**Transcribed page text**
--- START ---

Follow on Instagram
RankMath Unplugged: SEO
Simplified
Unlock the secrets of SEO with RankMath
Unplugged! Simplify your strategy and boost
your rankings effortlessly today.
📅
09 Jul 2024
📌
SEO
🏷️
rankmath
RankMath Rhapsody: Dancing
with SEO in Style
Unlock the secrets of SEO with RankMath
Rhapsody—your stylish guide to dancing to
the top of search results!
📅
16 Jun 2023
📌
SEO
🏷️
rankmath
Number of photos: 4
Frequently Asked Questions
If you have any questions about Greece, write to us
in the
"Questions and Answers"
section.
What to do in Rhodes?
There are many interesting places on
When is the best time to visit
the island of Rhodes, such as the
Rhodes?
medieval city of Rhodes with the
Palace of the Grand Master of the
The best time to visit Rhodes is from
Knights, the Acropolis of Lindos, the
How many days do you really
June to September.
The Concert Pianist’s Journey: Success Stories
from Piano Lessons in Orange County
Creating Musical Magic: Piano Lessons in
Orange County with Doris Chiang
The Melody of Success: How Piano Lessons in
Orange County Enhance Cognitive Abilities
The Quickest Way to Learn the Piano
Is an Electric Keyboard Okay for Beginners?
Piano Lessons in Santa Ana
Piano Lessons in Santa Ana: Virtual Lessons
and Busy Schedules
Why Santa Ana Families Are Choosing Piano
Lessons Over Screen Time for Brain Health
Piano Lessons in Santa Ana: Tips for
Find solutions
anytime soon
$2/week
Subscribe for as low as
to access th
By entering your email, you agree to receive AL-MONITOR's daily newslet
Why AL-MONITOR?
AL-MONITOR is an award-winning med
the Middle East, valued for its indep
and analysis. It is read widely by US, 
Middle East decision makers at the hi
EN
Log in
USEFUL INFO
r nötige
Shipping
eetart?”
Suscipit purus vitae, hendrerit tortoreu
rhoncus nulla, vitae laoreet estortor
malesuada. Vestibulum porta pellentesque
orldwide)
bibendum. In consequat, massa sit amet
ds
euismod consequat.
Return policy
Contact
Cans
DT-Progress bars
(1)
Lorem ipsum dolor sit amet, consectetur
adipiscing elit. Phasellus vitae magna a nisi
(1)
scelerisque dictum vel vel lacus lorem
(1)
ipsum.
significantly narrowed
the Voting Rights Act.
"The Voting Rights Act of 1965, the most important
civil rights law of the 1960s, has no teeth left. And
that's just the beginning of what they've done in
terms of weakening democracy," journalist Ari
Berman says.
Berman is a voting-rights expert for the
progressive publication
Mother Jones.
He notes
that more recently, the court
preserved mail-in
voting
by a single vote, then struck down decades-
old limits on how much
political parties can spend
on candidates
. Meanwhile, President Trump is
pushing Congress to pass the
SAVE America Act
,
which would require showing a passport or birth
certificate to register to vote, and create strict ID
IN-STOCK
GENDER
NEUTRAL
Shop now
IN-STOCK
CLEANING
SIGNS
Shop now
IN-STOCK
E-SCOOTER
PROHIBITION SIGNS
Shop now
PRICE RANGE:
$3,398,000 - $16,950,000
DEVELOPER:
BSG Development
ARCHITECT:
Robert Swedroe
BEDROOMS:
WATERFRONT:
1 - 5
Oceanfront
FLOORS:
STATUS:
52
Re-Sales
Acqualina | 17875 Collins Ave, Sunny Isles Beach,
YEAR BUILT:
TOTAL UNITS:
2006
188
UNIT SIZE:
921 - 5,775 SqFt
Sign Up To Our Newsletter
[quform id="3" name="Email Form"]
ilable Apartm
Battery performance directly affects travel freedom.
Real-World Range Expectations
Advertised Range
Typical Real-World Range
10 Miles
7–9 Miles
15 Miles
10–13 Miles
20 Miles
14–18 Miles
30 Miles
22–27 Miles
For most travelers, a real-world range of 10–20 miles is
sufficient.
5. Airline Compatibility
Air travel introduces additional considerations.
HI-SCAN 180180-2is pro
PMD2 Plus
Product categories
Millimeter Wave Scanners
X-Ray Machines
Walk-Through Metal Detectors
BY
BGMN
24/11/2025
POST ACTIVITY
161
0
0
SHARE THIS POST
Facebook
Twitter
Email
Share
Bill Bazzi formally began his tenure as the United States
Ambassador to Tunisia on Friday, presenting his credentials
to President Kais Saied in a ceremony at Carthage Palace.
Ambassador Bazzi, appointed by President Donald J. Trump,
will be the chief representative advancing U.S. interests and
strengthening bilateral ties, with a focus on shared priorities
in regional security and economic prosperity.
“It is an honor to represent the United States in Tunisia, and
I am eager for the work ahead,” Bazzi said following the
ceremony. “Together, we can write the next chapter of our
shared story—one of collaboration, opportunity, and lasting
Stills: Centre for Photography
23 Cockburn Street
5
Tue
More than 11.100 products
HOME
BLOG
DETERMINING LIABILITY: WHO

--- END ---

**Your assignment**
Rewrite the data above with every instance of "Rhodes" changed to "Rodos" and all other text left unchanged.

**Exercise solution**
Follow on Instagram
RankMath Unplugged: SEO
Simplified
Unlock the secrets of SEO with RankMath
Unplugged! Simplify your strategy and boost
your rankings effortlessly today.
📅
09 Jul 2024
📌
SEO
🏷️
rankmath
RankMath Rhapsody: Dancing
with SEO in Style
Unlock the secrets of SEO with RankMath
Rhapsody—your stylish guide to dancing to
the top of search results!
📅
16 Jun 2023
📌
SEO
🏷️
rankmath
Number of photos: 4
Frequently Asked Questions
If you have any questions about Greece, write to us
in the
"Questions and Answers"
section.
What to do in Rodos?
There are many interesting places on
When is the best time to visit
the island of Rodos, such as the
Rodos?
medieval city of Rodos with the
Palace of the Grand Master of the
The best time to visit Rodos is from
Knights, the Acropolis of Lindos, the
How many days do you really
June to September.
The Concert Pianist’s Journey: Success Stories
from Piano Lessons in Orange County
Creating Musical Magic: Piano Lessons in
Orange County with Doris Chiang
The Melody of Success: How Piano Lessons in
Orange County Enhance Cognitive Abilities
The Quickest Way to Learn the Piano
Is an Electric Keyboard Okay for Beginners?
Piano Lessons in Santa Ana
Piano Lessons in Santa Ana: Virtual Lessons
and Busy Schedules
Why Santa Ana Families Are Choosing Piano
Lessons Over Screen Time for Brain Health
Piano Lessons in Santa Ana: Tips for
Find solutions
anytime soon
$2/week
Subscribe for as low as
to access th
By entering your email, you agree to receive AL-MONITOR's daily newslet
Why AL-MONITOR?
AL-MONITOR is an award-winning med
the Middle East, valued for its indep
and analysis. It is read widely by US, 
Middle East decision makers at the hi
EN
Log in
USEFUL INFO
r nötige
Shipping
eetart?”
Suscipit purus vitae, hendrerit tortoreu
rhoncus nulla, vitae laoreet estortor
malesuada. Vestibulum porta pellentesque
orldwide)
bibendum. In consequat, massa sit amet
ds
euismod consequat.
Return policy
Contact
Cans
DT-Progress bars
(1)
Lorem ipsum dolor sit amet, consectetur
adipiscing elit. Phasellus vitae magna a nisi
(1)
scelerisque dictum vel vel lacus lorem
(1)
ipsum.
significantly narrowed
the Voting Rights Act.
"The Voting Rights Act of 1965, the most important
civil rights law of the 1960s, has no teeth left. And
that's just the beginning of what they've done in
terms of weakening democracy," journalist Ari
Berman says.
Berman is a voting-rights expert for the
progressive publication
Mother Jones.
He notes
that more recently, the court
preserved mail-in
voting
by a single vote, then struck down decades-
old limits on how much
political parties can spend
on candidates
. Meanwhile, President Trump is
pushing Congress to pass the
SAVE America Act
,
which would require showing a passport or birth
certificate to register to vote, and create strict ID
IN-STOCK
GENDER
NEUTRAL
Shop now
IN-STOCK
CLEANING
SIGNS
Shop now
IN-STOCK
E-SCOOTER
PROHIBITION SIGNS
Shop now
PRICE RANGE:
$3,398,000 - $16,950,000
DEVELOPER:
BSG Development
ARCHITECT:
Robert Swedroe
BEDROOMS:
WATERFRONT:
1 - 5
Oceanfront
FLOORS:
STATUS:
52
Re-Sales
Acqualina | 17875 Collins Ave, Sunny Isles Beach,
YEAR BUILT:
TOTAL UNITS:
2006
188
UNIT SIZE:
921 - 5,775 SqFt
Sign Up To Our Newsletter
[quform id="3" name="Email Form"]
ilable Apartm
Battery performance directly affects travel freedom.
Real-World Range Expectations
Advertised Range
Typical Real-World Range
10 Miles
7–9 Miles
15 Miles
10–13 Miles
20 Miles
14–18 Miles
30 Miles
22–27 Miles
For most travelers, a real-world range of 10–20 miles is
sufficient.
5. Airline Compatibility
Air travel introduces additional considerations.
HI-SCAN 180180-2is pro
PMD2 Plus
Product categories
Millimeter Wave Scanners
X-Ray Machines
Walk-Through Metal Detectors
BY
BGMN
24/11/2025
POST ACTIVITY
161
0
0
SHARE THIS POST
Facebook
Twitter
Email
Share
Bill Bazzi formally began his tenure as the United States
Ambassador to Tunisia on Friday, presenting his credentials
to President Kais Saied in a ceremony at Carthage Palace.
Ambassador Bazzi, appointed by President Donald J. Trump,
will be the chief representative advancing U.S. interests and
strengthening bilateral ties, with a focus on shared priorities
in regional security and economic prosperity.
“It is an honor to represent the United States in Tunisia, and
I am eager for the work ahead,” Bazzi said following the
ceremony. “Together, we can write the next chapter of our
shared story—one of collaboration, opportunity, and lasting
Stills: Centre for Photography
23 Cockburn Street
5
Tue
More than 11.100 products
HOME
BLOG
DETERMINING LIABILITY: WHO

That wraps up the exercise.